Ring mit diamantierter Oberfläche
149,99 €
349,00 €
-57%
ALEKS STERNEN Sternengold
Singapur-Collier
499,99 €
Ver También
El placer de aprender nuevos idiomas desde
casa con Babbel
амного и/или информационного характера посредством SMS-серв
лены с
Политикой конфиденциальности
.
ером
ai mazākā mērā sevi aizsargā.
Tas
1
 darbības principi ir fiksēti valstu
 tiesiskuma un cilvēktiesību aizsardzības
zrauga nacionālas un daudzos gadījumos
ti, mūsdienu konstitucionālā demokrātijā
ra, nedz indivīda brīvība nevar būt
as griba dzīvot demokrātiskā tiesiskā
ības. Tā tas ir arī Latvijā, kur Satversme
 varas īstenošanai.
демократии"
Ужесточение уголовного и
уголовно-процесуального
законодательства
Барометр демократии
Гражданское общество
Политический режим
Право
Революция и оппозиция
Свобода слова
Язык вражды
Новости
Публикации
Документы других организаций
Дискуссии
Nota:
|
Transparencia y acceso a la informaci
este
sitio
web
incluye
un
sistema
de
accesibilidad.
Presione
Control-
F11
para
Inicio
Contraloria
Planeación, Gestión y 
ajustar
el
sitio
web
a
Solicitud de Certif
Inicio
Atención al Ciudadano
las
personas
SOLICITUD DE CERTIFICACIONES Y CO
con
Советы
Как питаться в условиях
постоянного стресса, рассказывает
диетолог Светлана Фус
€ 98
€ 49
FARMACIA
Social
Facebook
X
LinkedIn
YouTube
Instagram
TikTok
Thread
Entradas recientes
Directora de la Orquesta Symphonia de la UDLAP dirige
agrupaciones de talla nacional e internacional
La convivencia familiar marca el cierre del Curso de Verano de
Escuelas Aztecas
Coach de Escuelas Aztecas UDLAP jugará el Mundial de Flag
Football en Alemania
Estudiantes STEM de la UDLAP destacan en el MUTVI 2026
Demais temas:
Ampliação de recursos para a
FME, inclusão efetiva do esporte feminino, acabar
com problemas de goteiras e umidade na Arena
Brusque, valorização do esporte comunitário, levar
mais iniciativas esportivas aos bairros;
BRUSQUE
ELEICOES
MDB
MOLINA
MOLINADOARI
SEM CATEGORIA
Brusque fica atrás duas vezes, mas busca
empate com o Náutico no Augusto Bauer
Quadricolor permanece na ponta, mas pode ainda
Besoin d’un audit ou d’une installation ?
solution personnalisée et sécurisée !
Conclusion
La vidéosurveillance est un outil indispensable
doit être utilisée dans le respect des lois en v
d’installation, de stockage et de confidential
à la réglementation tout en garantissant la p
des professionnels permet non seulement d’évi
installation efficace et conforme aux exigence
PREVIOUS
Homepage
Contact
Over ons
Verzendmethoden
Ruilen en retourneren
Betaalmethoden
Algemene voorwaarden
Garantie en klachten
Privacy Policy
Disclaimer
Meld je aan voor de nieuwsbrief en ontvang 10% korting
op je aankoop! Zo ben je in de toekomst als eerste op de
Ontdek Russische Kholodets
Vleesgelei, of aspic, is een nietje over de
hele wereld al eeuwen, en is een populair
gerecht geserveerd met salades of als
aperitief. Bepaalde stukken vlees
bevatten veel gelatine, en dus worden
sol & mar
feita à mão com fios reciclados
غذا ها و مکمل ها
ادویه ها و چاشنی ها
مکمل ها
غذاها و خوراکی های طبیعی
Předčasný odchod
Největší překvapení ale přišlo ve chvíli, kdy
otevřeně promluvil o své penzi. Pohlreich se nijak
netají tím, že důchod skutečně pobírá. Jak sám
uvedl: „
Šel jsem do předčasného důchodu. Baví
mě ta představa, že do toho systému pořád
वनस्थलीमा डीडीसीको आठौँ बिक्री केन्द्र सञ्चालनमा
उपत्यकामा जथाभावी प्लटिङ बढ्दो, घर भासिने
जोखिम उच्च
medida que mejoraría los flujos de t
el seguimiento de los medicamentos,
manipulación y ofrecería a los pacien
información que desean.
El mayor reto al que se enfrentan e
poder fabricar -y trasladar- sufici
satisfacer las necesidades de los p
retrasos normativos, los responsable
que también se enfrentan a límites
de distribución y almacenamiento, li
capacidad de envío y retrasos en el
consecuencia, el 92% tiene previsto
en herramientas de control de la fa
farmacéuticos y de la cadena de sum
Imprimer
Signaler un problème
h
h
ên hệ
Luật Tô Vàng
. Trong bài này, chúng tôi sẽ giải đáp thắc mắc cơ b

:: WHAT THE TASK ASKS ::
Search the entries for the word "enfrentan" and pick out every line that holds it.

:: TASK RESPONSE ::
El mayor reto al que se enfrentan e
que también se enfrentan a límites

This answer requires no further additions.